With all that in mind, the next obvious question is how to get started. We’ve talked a little bit about the hurdles and the reasons to jump, but we haven’t addressed the how yet. Fortunately, the “how” is comparatively simple and more challenging in process than in technology. At a glance:
- If you have one, loop your database team in from the very start. There are datacenter walls lined with the heads of developers and operators that attempted end-runs around the data guardians. You likely won’t meet with much resistance – this process is good for DBA’s too – but they have to be involved from the word go. They know the database structure and its strengths and weaknesses better than anyone else, and they’re in the best position to review changes before they’re implemented.
- Check all database work into source control. Whether it’s a powershell script adding rows to a table or a SQL script adding an entirely new table, it has to go into source control. Otherwise, we lose our audit trail and we also lose our ability to package up the changes for later deployment. “I just need to make this one change real quick to fix this bug, it’s low impact and I can do it faster by hand than by deploying it” is the bane of this system, and depressingly common in some cultures. Try and remind the “just one change real quick” guys that it isn’t about speed – it’s about coming back a year later and trying to remember what you did to fix this issue because something similar has popped up.
- Use your favorite deployment tools to actually make the changes on live servers, starting in your test environment. Octopus has a number of Redgate steps defined and available – Redgate’s great for this. There are lots of other options, in varying degrees of price and feature richness. A deep product comparison is a bit out of our scope here, but it’s a widely discussed topic and all the information you could ever need on the topic is available. Don’t deploy by hand; if your tools fail to deploy your database change, that’s a flag and it should be investigated instead of worked around.
That’s the broad overview. At step 3, your deployment process should be able to treat database changes as just one more step in the deployment. It may be a long step, if you’re doing a lot to the database, but once you have a good automated database change process you shouldn’t need to do a lot to the database all at once. This process is much better suited to small, incremental changes performed frequently than it is to sweeping changes performed intermittently.

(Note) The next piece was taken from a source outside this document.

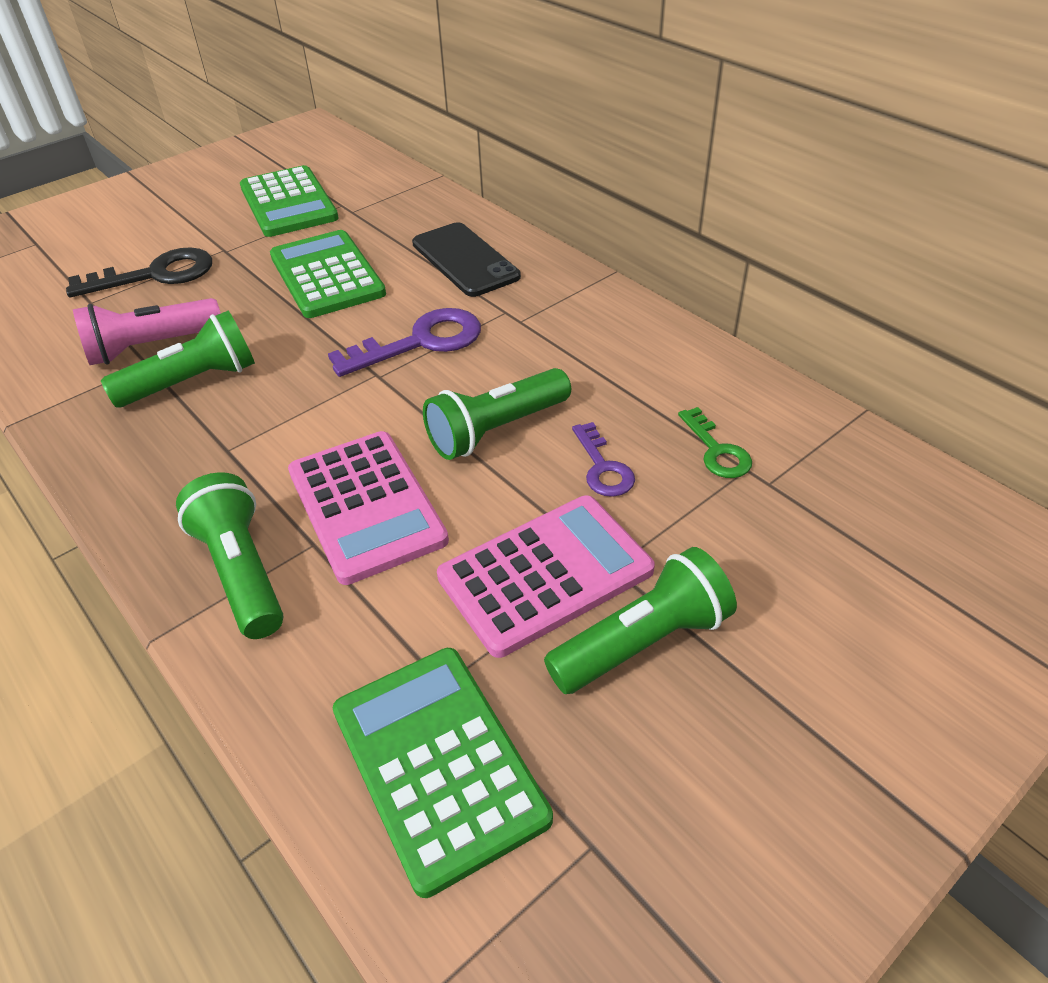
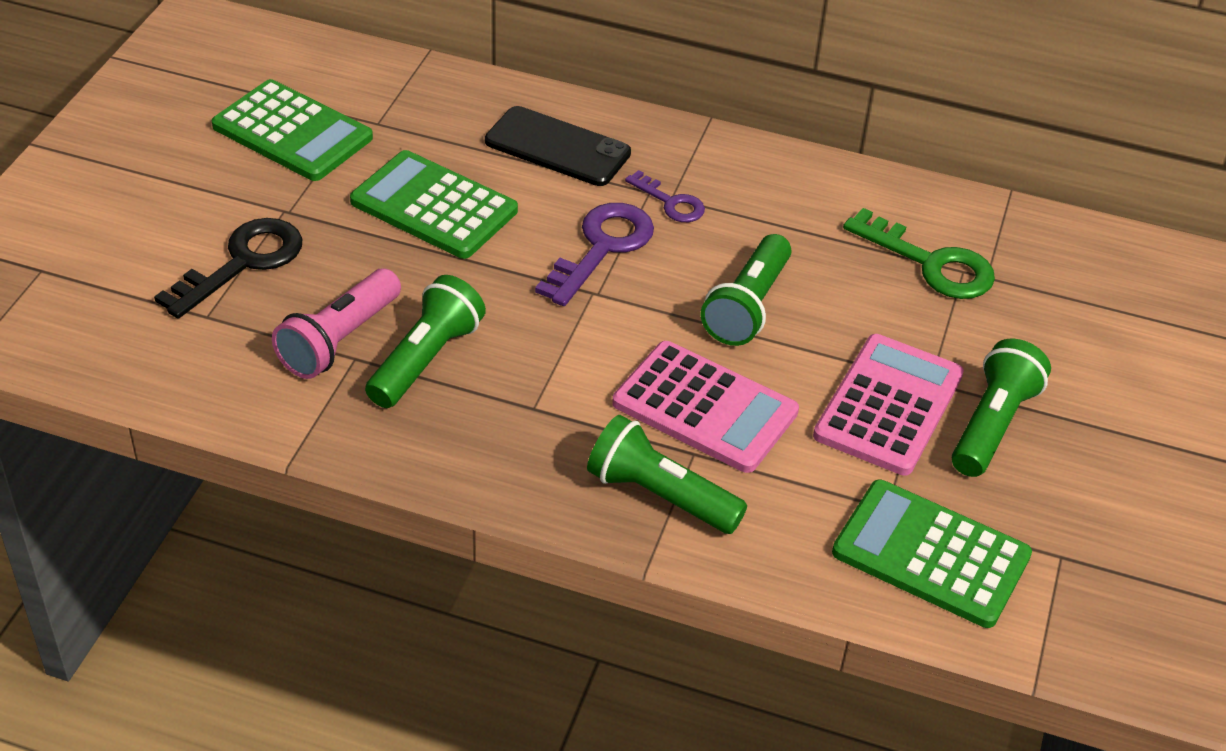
camera: 35 degrees left, 0 degrees up
purple key [572,422,635,497] -> purple key moved to [625,170,705,222]
green key [678,407,752,478] -> green key [843,208,995,299], size x1.72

Automating your database change process ultimately makes life easier and safer for everyone involved. Even if your manual process has worked fine for years, smart money says someone is paying for it in stress, late nights, or troubleshooting time, all things you can reduce or eliminate with automation. The road can be a little bumpy and it can take some time for the “no manual changes” rule to really sink in, but it’s worth it when it does.
Getting started is pretty simple; get some good tools working, put some process changes in place to make those tools useful, work out the kinks in a test environment, and you’re underway. Review it every so often to make sure the process is working for everyone concerned, change the process if you need to. (I realize I’m underselling the possible complexity of “get some good tools working”. I presume here that we already have application code working under automation and if that’s true, extending it to handle databases isn’t tough. If that’s not true, then this process necessarily suffers from the same setup complexity as any other CI/CD pipeline.)